富山県中央植物園にある「熱帯果樹室」。こちらの温室ではいま、真っ赤なドラゴンフルーツや、コーヒーの実など様々な植物が実っています。そんな中・・・

記者:「うわっ!見てください、こちらには、バナナが大量になっていますよ!」

バナナ農園と見間違えるほど、たわわに実った立派なバナナ。

富山県中央植物園 志内利明さん:
「開園以来初めてですね、やっときたなと」

開園当初からおよそ30年にわたり育て続けているバナナ。ことしは過去最多・300本以上が実りました。しかし10年前はこのとおり。多くても100本ほどでした。

富山県中央植物園 志内利明さん:
「バナナ栽培しているプランテーション(現地の大規模農園)へ行くと、これぐらいの実がついているのが当たり前。それぐらいにはしたいとずっと思っていた」

熱帯地域とは程遠い気候の富山でバナナを育てるのは至難の業。植物園では3年前に新しい土に入れ替え、厳選した肥料をバランスよく加えるなど土壌を改良してきました。さらに冬の間も室温を15度以上に保つなど生育管理も徹底。長年の地道な努力が実を結びました。

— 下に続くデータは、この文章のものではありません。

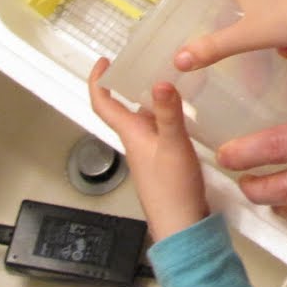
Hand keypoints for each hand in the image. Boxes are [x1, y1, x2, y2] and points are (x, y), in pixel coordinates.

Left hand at [88, 59, 209, 240]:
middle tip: (142, 62)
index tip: (104, 61)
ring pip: (144, 119)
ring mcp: (150, 152)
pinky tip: (187, 113)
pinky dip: (167, 115)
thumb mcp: (173, 146)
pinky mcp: (165, 161)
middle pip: (124, 109)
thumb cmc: (173, 190)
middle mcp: (136, 141)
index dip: (99, 81)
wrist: (181, 225)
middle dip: (128, 84)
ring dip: (150, 99)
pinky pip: (160, 130)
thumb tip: (160, 82)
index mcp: (131, 135)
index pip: (104, 104)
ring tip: (168, 79)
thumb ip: (168, 114)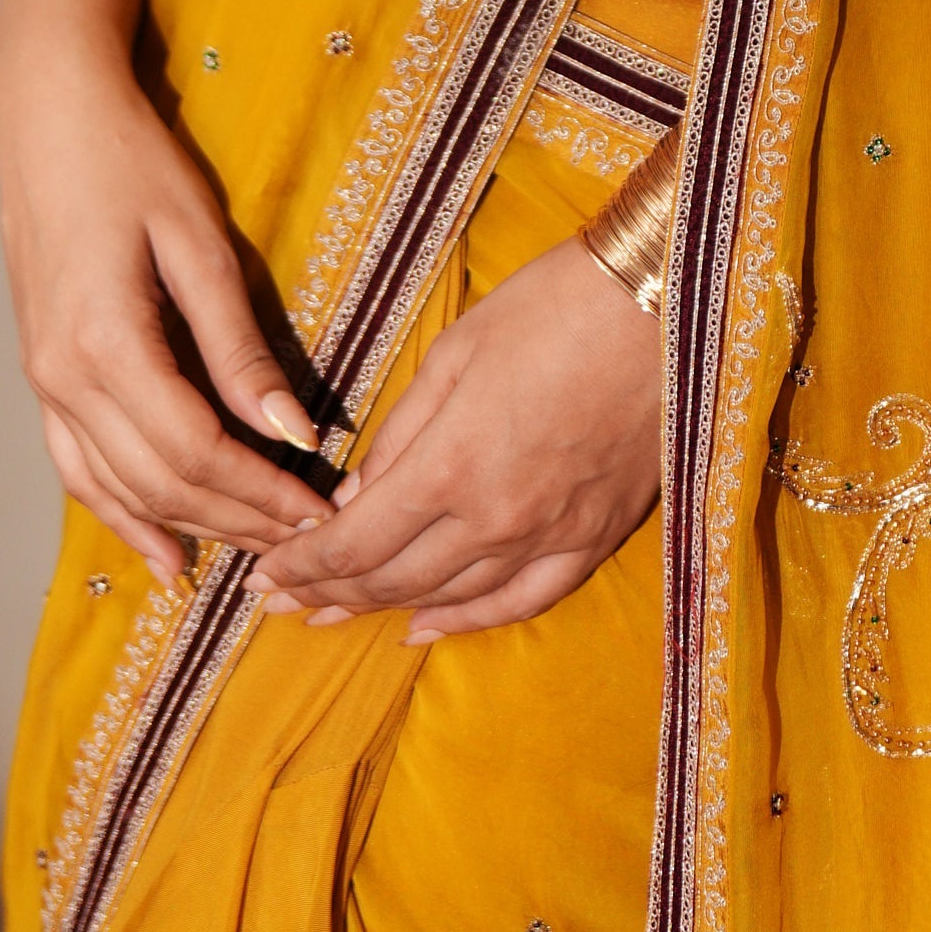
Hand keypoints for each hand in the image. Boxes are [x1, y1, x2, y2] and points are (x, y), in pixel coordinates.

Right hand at [0, 32, 322, 580]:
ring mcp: (43, 382)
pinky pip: (76, 468)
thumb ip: (238, 345)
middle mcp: (64, 378)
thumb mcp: (196, 242)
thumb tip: (292, 430)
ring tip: (253, 549)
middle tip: (305, 537)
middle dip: (238, 518)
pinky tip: (160, 549)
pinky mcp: (40, 374)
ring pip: (118, 487)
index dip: (262, 491)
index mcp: (106, 345)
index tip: (321, 510)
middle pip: (160, 482)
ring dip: (189, 524)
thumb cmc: (129, 163)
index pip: (197, 451)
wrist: (47, 118)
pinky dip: (119, 514)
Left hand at [257, 237, 661, 642]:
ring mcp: (548, 537)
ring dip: (383, 611)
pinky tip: (429, 628)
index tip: (265, 574)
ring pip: (448, 597)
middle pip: (392, 579)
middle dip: (328, 593)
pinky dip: (468, 621)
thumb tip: (353, 498)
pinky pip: (520, 601)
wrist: (665, 303)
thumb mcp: (454, 352)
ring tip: (334, 618)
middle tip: (282, 604)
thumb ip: (399, 433)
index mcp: (450, 467)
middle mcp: (494, 520)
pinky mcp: (593, 538)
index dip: (304, 564)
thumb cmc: (551, 307)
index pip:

これに続けと、9日は別品種のバナナの土も入れ替えていました。これが、けっこう重労働です。

富山県中央植物園 志内利明さん:
「なかなか作業が大変でこれだけで1日かかっちゃうんで。ことし順番に回していってて、ここで最後」

そんな世話の焼けるバナナには意外な事実がー。

富山県中央植物園 志内利明さん:
「みなさんよくバナナは木というんですけど、実はこれ草なんです」

・・・バナナが草?

富山県中央植物園 志内利明さん:
「これを見てもらえばよく分かって、葉っぱが1枚1枚がつながっていっている。木だったら年輪状になると思うが、これは1枚1枚が折り重なっていっている」

木の幹に見えるところは、ニセの茎と書いて「偽茎(ぎけい)」と呼ばれる部分で、このながーい葉っぱが幾重にもなっているんです。

富山県中央植物園 志内利明さん:
「(木じゃないんですね?)木じゃないです。草に実がつくと言ったほうがいいですかね、いわゆる果樹とは違うんです、木ではないんで」

意外と奥が深いバナナ。一口にバナナといってもその種類は300以上あり、園内には13種類のバナナが展示されているということです。

富山県中央植物園 志内利明さん:
「これだけバナナが実っている姿はなかなか間近で見られない。ぜひ間近で見てほしいですね」

このバナナは7月中旬まで観賞できるということです。

(ひとこと)
今はバナナ値上げのニュースも報道されています。せっかくだから食べたいのですが、このバナナはあくまで観賞用で、食べたりはせずに一連の過程を見てもらうために展示を続けるということです。